Studie: 70 Prozent der Haushalte in MV können sich Immobilienkauf leisten / Große Nachfrage nach Bausparverträgen

svz.de von
erstellt am 09.Apr.2014 | 11:45 Uhr

In MV stehen die Chancen für Hauskäufer so gut wie selten: Die Bedingungen, in die eigenen vier Wände zu kommen, seien „zu keiner Zeit“ so günstig gewesen wie derzeit, sagte Mathias Wahsenak, Chef der Maklergesellschaft der ostdeutschen Sparkassen LBS Immobilien GmbH gestern in Schwerin. Selbst für so genannte Schwellenhaushalte sei es bei den derzeit niedrigen Bauzinsen möglich, Immobilien zu kaufen.
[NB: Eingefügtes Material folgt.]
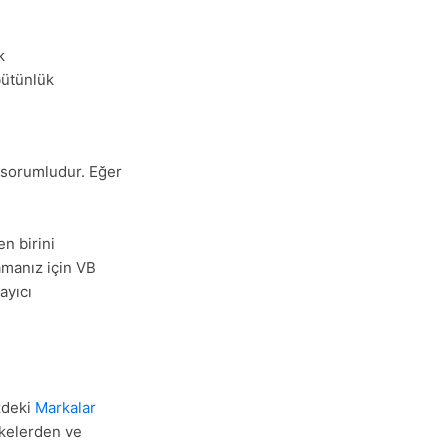
k
bütünlük
 sorumludur. Eğer
en birini
amanız için VB
ayıcı
zdeki
Markalar
ülkelerden ve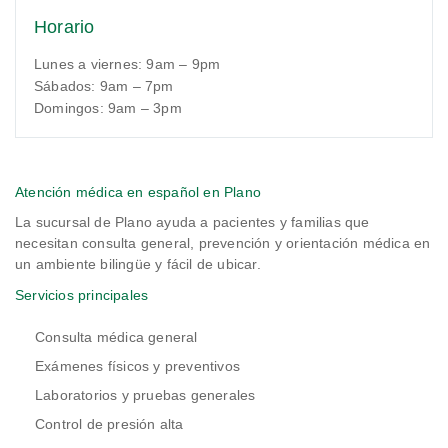
Horario
Lunes a viernes: 9am – 9pm
Sábados: 9am – 7pm
Domingos: 9am – 3pm
Atención médica en español en Plano
La sucursal de Plano ayuda a pacientes y familias que
necesitan consulta general, prevención y orientación médica en
un ambiente bilingüe y fácil de ubicar.
Servicios principales
Consulta médica general
Exámenes físicos y preventivos
Laboratorios y pruebas generales
Control de presión alta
Hohe Beschäftigung, gesicherte Verhältnisse, feste Einkommen: Bei jedem zweiten Bundesbürger steht der Immobilienkauf an erster Stelle der Wunschliste, vor der Lebens- und Rentenversicherung.

Für 35 Prozent der 14- bis 29Jährigen steht bereits fest: Sie wollen in den kommenden zehn Jahren eine Immobilie kaufen, geht aus dem Vermögensbarometer des Deutschen Sparkassen- und Giroverbandes (DSGV) hervor.
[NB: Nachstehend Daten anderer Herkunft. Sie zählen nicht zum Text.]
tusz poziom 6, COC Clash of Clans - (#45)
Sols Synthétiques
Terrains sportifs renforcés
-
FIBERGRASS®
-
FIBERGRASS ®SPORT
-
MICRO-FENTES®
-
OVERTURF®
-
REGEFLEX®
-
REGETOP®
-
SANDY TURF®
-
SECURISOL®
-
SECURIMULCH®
Die Mehrheit kann es sich leisten: Marktuntersuchungen zufolge sind in MV 70 Prozent der Haushalte in der Lage, ein ortsübliches Eigenheim zu kaufen, erklärte Werner Schäfer, Vorstandschef der LBS Ostdeutsche Landesbausparkasse. Die Wohneigentumsquote liege aber im Nordosten nur bei 33 Prozent. Zum Vergleich: In Schleswig-Holstein liegt sie bei 47 Prozent.

Das meiste Geld fließe derzeit in Mecklenburg-Vorpommern in den Kauf von Bestandsimmobilien. Ein- oder Zweifamilienhäuser, auch vermietete gebrauchte Eigentumswohnungen – „das läuft“, meinte Wahsenak. Allein die LBS Immobilien vermittelte in den neuen Ländern im vergangenen Jahr 3900 Objekte für einen Kaufpreis von 386 Millionen Euro – das beste Ergebnis seit 24 Jahren. In MV seien 780 Immobiliengeschäfte vermittelt worden. Der Preis: 101 Millionen Euro.
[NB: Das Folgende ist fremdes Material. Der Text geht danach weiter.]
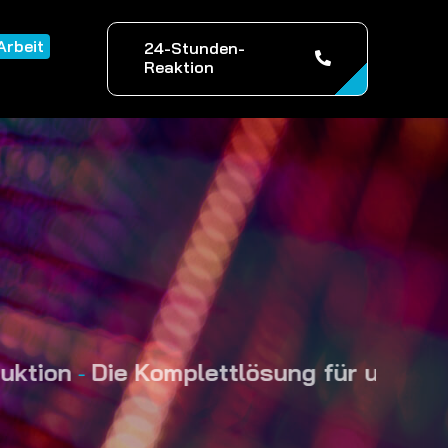
Arbeit
24-Stunden-
Reaktion
Die Komplettlösung für unvergesslich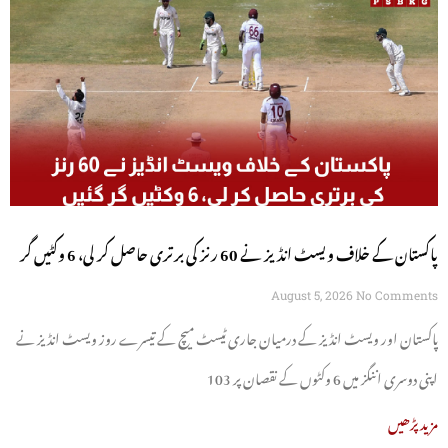
پاکستان کے خلاف ویسٹ انڈیز نے 60 رنز کی برتری حاصل کر لی، 6 وکٹیں گر
گئیں
August 5, 2026
No Comments
پاکستان اور ویسٹ انڈیز کے درمیان جاری ٹیسٹ میچ کے تیسرے روز ویسٹ انڈیز نے
اپنی دوسری اننگز میں 6 وکٹوں کے نقصان پر 103
مزید پڑھیں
Dabei greifen immer mehr Verbraucher beim Hauskauf auf Bausparverträge zurück. 2013 habe sich der Gesamtbestand an Bausparverträgen bei der LBS Ostdeutsche Landesbausparkasse erneut erhöht – um 1,4 Prozent auf 23,2 Milliarden Euro, teilte LBS-Chef Schäfer mit.

In MV seien im Vorjahr 18 500 neue Verträge abgeschlossen worden, in den neuen Ländern 141 000. Im Schnitt liege die Bausparsumme in MV bei 24 000 Euro. Inzwischen sei die Bausparsumme bei der LBS auf einen Bestand von 21,3 Milliarden Euro gestiegen. Das würde reichen, um 145000 Häuser zu bauen, sagte Schäfer.